## RECORDS SUPPLIED
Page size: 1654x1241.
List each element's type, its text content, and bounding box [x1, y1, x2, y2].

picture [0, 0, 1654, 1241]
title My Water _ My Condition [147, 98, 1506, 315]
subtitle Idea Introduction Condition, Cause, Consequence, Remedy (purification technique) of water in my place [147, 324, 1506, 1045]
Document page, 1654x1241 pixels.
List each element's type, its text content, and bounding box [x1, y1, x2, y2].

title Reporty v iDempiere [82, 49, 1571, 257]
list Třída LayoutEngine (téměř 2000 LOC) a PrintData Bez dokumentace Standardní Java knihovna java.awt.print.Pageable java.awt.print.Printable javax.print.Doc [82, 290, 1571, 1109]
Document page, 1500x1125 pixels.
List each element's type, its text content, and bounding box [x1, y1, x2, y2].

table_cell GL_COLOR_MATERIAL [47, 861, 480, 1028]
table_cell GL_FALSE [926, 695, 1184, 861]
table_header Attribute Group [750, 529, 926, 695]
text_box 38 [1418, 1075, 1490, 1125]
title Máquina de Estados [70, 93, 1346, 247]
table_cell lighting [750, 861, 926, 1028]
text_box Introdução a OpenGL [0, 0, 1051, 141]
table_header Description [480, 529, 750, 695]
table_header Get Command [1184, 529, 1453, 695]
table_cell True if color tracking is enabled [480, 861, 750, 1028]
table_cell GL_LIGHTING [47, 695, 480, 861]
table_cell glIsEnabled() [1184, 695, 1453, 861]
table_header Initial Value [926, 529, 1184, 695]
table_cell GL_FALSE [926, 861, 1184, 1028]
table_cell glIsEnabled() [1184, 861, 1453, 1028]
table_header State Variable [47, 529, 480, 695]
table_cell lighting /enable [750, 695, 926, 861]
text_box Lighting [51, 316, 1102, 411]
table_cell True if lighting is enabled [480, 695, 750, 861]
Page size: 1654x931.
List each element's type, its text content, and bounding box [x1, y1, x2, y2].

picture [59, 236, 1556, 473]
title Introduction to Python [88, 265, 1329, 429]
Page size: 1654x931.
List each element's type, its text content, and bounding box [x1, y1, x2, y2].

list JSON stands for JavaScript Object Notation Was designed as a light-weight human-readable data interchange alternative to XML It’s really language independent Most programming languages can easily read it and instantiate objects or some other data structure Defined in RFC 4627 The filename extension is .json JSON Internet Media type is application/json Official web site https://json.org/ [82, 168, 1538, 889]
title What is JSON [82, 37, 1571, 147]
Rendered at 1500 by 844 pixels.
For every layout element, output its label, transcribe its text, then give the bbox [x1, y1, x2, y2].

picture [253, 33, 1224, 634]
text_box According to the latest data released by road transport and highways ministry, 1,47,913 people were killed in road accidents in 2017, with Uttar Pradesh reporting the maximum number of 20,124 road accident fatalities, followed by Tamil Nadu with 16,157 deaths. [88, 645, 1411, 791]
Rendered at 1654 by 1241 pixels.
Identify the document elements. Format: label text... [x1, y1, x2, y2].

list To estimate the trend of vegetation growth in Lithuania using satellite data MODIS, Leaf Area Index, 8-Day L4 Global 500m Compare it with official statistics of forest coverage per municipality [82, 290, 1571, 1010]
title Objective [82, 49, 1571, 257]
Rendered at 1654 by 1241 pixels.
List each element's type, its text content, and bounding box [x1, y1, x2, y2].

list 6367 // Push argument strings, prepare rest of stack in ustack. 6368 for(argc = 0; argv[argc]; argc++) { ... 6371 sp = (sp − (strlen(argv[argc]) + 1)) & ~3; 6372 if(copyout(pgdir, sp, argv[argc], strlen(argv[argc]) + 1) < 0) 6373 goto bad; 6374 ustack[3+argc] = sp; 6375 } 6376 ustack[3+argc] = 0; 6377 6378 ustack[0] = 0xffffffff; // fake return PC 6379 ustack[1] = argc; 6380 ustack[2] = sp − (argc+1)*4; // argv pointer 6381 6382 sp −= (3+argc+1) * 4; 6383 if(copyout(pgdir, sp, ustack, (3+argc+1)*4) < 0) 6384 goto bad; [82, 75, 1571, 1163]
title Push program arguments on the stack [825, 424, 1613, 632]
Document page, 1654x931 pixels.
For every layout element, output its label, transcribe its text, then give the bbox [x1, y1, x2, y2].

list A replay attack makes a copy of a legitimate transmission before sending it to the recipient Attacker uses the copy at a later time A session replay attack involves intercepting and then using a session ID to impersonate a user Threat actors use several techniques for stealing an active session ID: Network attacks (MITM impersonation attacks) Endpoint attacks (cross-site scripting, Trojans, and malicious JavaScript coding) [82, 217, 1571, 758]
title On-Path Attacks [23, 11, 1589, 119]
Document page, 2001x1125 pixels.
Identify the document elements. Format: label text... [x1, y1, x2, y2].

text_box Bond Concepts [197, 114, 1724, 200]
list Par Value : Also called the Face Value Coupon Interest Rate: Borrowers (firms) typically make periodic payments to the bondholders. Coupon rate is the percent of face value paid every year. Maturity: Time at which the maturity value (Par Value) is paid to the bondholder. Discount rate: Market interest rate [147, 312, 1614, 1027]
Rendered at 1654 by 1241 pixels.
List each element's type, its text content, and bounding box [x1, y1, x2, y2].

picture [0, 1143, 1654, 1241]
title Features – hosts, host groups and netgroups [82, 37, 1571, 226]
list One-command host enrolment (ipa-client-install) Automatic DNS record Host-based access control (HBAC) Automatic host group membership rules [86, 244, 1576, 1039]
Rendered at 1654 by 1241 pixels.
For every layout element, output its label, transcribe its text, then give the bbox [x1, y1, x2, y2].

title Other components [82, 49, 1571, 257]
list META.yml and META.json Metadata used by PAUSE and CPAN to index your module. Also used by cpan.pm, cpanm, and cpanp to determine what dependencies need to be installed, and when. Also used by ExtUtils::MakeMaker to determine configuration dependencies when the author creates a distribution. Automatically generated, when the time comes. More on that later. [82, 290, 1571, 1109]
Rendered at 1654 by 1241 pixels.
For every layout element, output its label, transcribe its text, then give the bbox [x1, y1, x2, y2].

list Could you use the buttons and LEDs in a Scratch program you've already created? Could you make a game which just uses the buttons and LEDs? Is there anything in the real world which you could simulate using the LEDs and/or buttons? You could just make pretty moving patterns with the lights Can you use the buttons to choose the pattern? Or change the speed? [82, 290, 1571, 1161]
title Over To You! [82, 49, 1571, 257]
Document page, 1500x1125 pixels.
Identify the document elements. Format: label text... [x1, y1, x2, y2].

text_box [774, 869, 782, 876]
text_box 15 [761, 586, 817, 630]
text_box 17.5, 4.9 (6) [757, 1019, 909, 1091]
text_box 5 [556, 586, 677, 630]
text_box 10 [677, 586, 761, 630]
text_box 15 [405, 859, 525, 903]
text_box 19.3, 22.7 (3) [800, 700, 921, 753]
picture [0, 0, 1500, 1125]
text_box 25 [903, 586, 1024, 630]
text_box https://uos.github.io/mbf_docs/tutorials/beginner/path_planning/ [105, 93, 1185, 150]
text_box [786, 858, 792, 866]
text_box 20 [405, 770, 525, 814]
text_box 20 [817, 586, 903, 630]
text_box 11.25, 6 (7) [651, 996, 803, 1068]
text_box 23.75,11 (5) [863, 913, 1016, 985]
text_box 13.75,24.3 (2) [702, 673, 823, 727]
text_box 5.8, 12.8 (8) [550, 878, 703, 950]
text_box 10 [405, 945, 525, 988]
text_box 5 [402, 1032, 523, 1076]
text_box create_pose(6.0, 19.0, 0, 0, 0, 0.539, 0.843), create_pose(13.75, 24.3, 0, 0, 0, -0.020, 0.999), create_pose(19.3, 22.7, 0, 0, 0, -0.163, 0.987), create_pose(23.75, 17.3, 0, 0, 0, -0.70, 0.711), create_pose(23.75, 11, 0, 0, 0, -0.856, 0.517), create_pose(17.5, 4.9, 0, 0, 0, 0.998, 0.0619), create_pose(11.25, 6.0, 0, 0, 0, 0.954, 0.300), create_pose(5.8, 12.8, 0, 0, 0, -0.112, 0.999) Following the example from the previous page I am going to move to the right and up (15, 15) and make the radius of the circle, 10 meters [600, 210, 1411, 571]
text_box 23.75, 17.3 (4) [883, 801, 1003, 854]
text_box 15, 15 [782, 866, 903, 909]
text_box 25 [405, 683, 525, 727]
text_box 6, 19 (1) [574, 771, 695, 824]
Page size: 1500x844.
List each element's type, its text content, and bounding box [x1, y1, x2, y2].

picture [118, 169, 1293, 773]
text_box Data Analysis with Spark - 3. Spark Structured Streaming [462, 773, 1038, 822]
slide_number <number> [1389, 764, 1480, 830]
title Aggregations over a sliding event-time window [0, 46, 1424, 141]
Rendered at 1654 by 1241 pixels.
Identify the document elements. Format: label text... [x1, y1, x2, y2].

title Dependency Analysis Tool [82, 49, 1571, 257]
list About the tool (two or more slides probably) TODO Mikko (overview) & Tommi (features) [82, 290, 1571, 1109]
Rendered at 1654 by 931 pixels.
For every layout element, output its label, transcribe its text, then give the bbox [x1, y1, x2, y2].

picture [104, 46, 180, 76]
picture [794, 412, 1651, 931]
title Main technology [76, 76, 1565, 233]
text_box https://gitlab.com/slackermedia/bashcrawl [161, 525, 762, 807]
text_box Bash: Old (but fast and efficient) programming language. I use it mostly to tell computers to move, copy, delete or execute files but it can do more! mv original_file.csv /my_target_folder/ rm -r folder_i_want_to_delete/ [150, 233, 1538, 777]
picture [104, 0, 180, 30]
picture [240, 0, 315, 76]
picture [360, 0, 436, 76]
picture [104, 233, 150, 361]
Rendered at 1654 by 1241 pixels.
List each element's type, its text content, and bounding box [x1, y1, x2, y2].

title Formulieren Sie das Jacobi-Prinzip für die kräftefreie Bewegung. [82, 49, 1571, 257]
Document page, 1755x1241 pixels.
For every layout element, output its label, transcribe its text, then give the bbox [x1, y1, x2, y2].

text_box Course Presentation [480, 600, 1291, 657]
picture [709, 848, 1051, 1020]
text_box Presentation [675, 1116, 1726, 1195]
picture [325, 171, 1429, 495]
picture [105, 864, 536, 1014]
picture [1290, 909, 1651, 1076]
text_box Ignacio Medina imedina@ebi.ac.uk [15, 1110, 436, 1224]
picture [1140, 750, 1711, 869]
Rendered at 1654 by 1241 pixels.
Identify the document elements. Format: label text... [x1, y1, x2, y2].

## EXERCISE DETAILS
Rewrite the part of the listing that runs from its start through the line containing "title Introduction to", replacing "bounding box" with "bounding rectangle" and changing nothing else.

## THE ANSWER
Page size: 1654x1241.
List each element's type, its text content, and bounding rectangle [x1, y1, x2, y2].

picture [0, 0, 1654, 1241]
title My Water _ My Condition [147, 98, 1506, 315]
subtitle Idea Introduction Condition, Cause, Consequence, Remedy (purification technique) of water in my place [147, 324, 1506, 1045]
Document page, 1654x1241 pixels.
List each element's type, its text content, and bounding rectangle [x1, y1, x2, y2].

title Reporty v iDempiere [82, 49, 1571, 257]
list Třída LayoutEngine (téměř 2000 LOC) a PrintData Bez dokumentace Standardní Java knihovna java.awt.print.Pageable java.awt.print.Printable javax.print.Doc [82, 290, 1571, 1109]
Document page, 1500x1125 pixels.
List each element's type, its text content, and bounding rectangle [x1, y1, x2, y2].

table_cell GL_COLOR_MATERIAL [47, 861, 480, 1028]
table_cell GL_FALSE [926, 695, 1184, 861]
table_header Attribute Group [750, 529, 926, 695]
text_box 38 [1418, 1075, 1490, 1125]
title Máquina de Estados [70, 93, 1346, 247]
table_cell lighting [750, 861, 926, 1028]
text_box Introdução a OpenGL [0, 0, 1051, 141]
table_header Description [480, 529, 750, 695]
table_header Get Command [1184, 529, 1453, 695]
table_cell True if color tracking is enabled [480, 861, 750, 1028]
table_cell GL_LIGHTING [47, 695, 480, 861]
table_cell glIsEnabled() [1184, 695, 1453, 861]
table_header Initial Value [926, 529, 1184, 695]
table_cell GL_FALSE [926, 861, 1184, 1028]
table_cell glIsEnabled() [1184, 861, 1453, 1028]
table_header State Variable [47, 529, 480, 695]
table_cell lighting /enable [750, 695, 926, 861]
text_box Lighting [51, 316, 1102, 411]
table_cell True if lighting is enabled [480, 695, 750, 861]
Page size: 1654x931.
List each element's type, its text content, and bounding rectangle [x1, y1, x2, y2].

picture [59, 236, 1556, 473]
title Introduction to Python [88, 265, 1329, 429]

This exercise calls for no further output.